AUFGABE | Schreib die Zeilen ab der Zeile mit „order: Polypodiales“ bis zum Ende der Einträge noch einmal ab und tausch dabei „locality“ gegen „site“ aus. Alles andere bleibt genau gleich.

------ ANGEZEIGTE DATEN ------

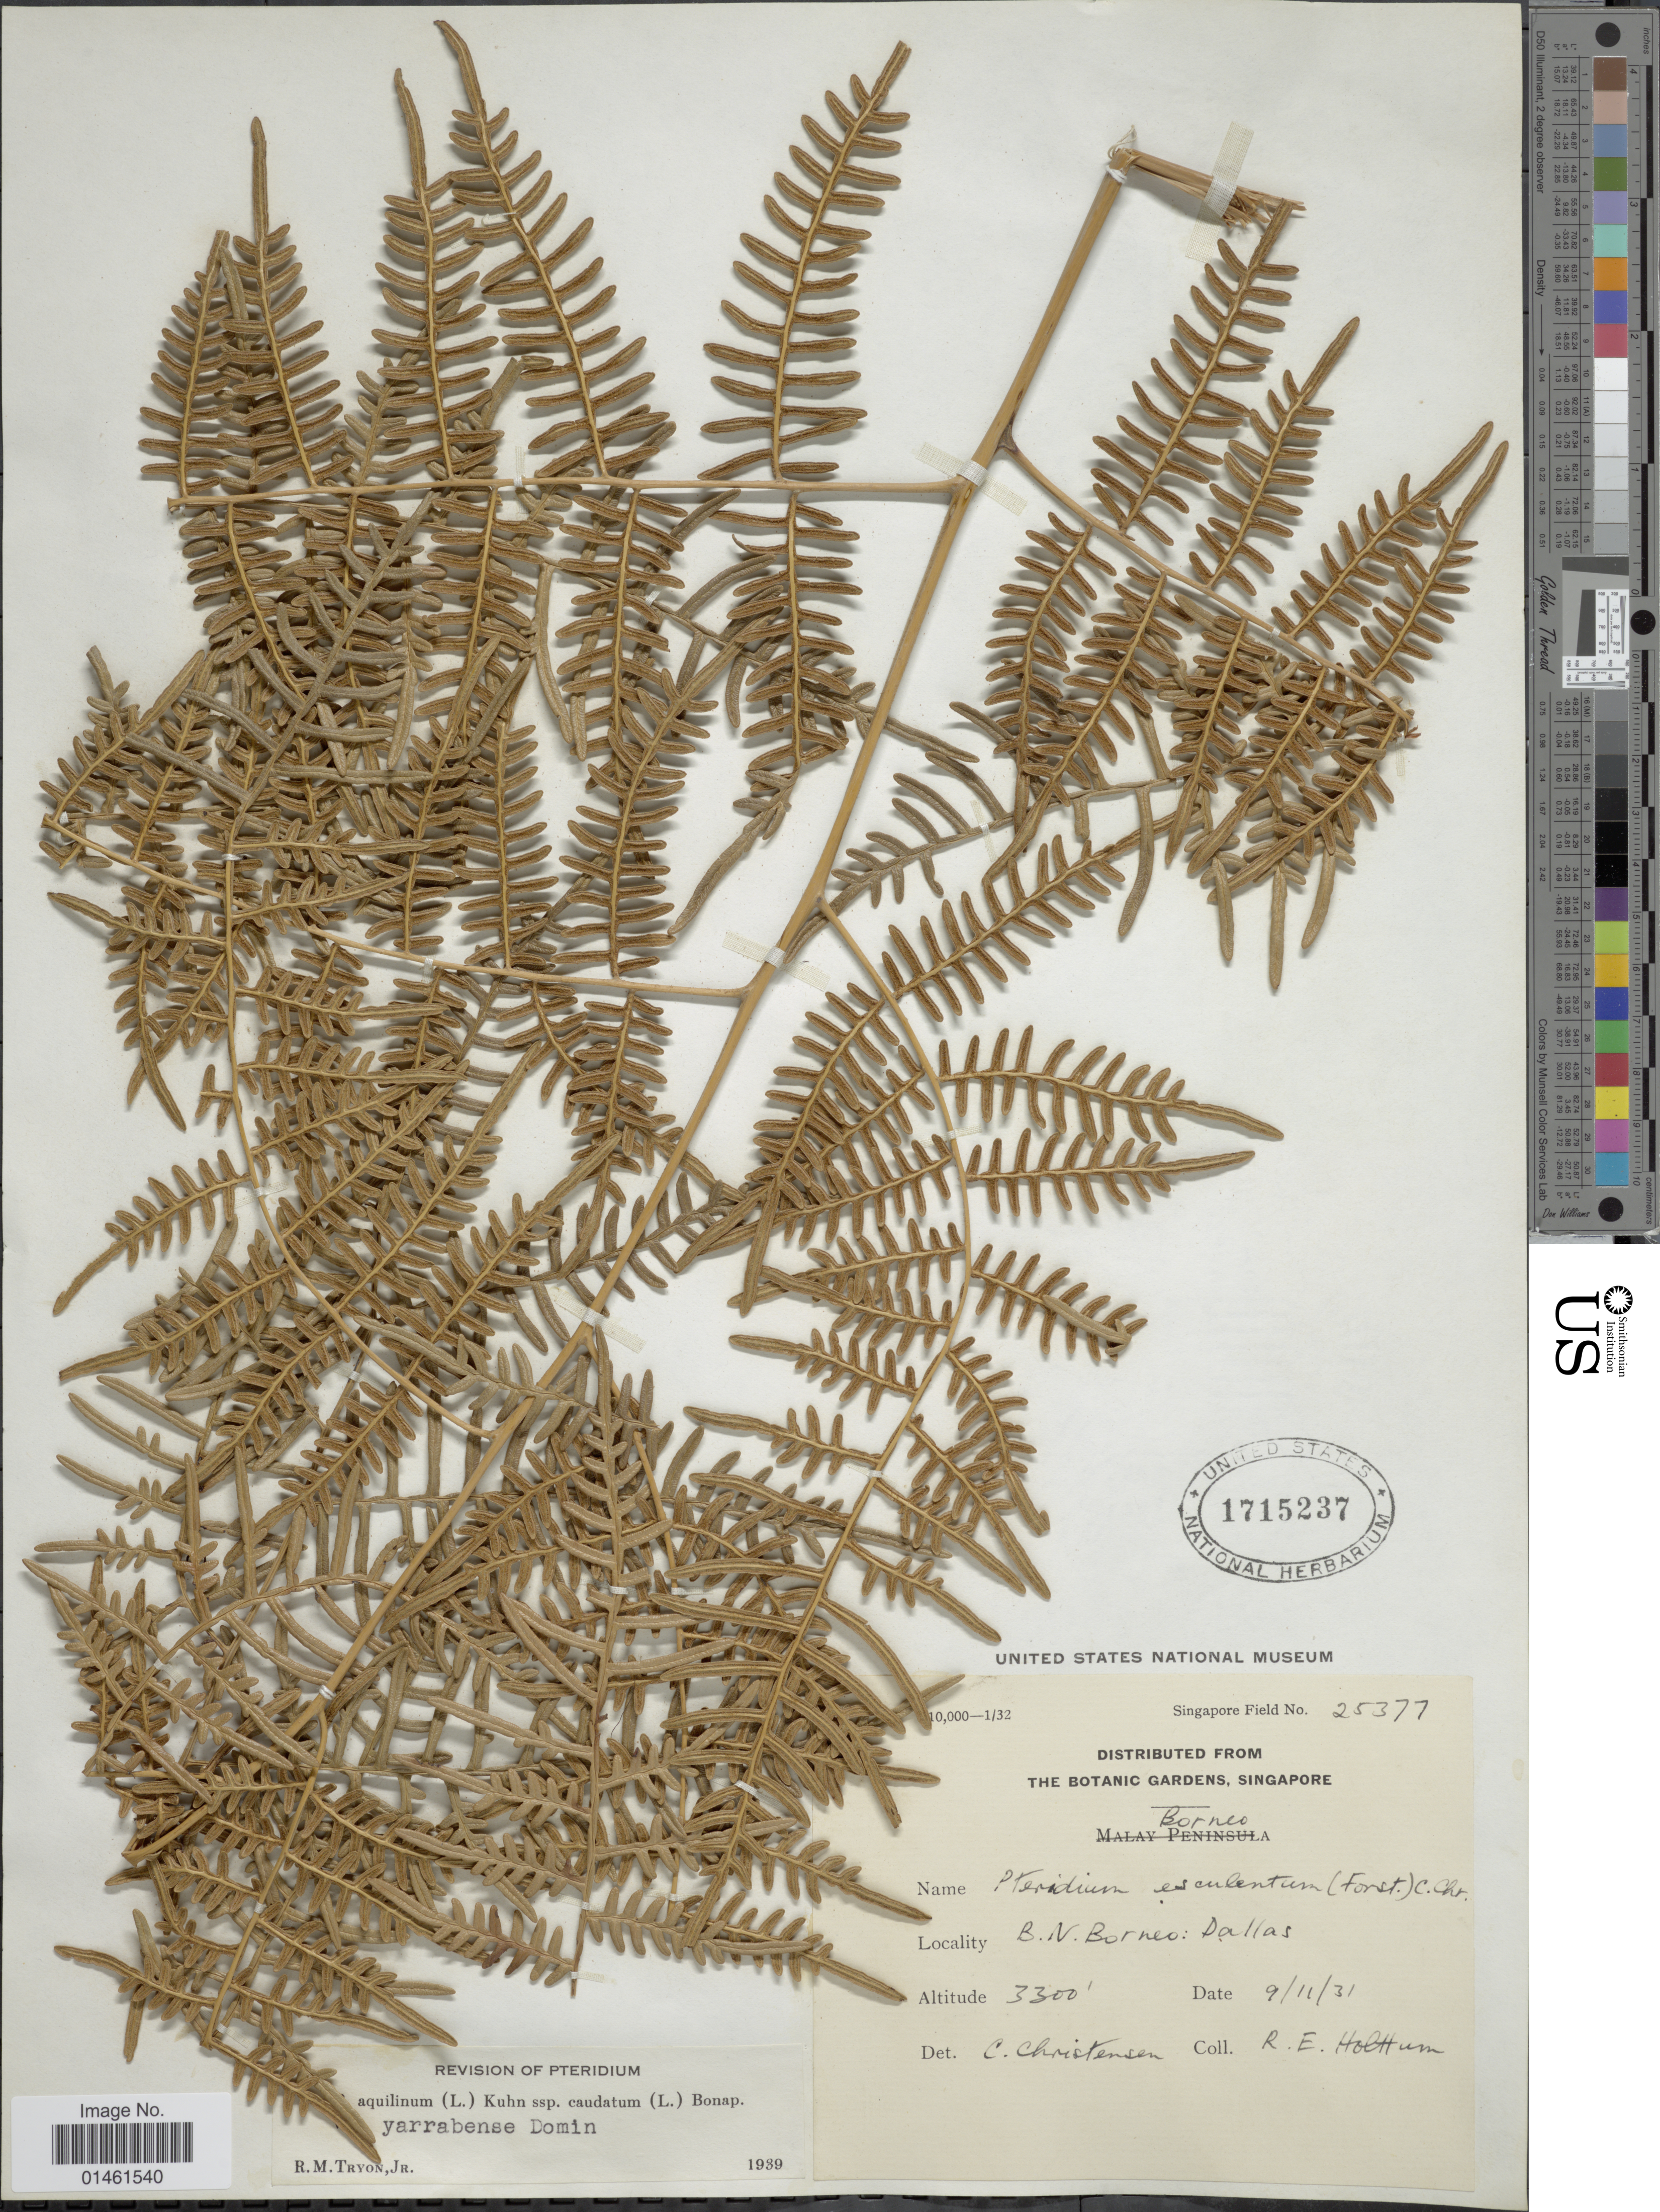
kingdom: Plantae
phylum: Tracheophyta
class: Polypodiopsida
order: Polypodiales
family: Dennstaedtiaceae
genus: Pteridium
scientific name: Pteridium aquilinum var. yarrabense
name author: Domin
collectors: R. E. Holttum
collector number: Singapore Field 25377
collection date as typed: Transcribed d/m/y: 9/11/31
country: Malaysia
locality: Borneo, B.N. Borneo: Dallas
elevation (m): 1006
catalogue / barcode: US 1715237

------

ANTWORT |
order: Polypodiales
family: Dennstaedtiaceae
genus: Pteridium
scientific name: Pteridium aquilinum var. yarrabense
name author: Domin
collectors: R. E. Holttum
collector number: Singapore Field 25377
collection date as typed: Transcribed d/m/y: 9/11/31
country: Malaysia
site: Borneo, B.N. Borneo: Dallas
elevation (m): 1006
catalogue / barcode: US 1715237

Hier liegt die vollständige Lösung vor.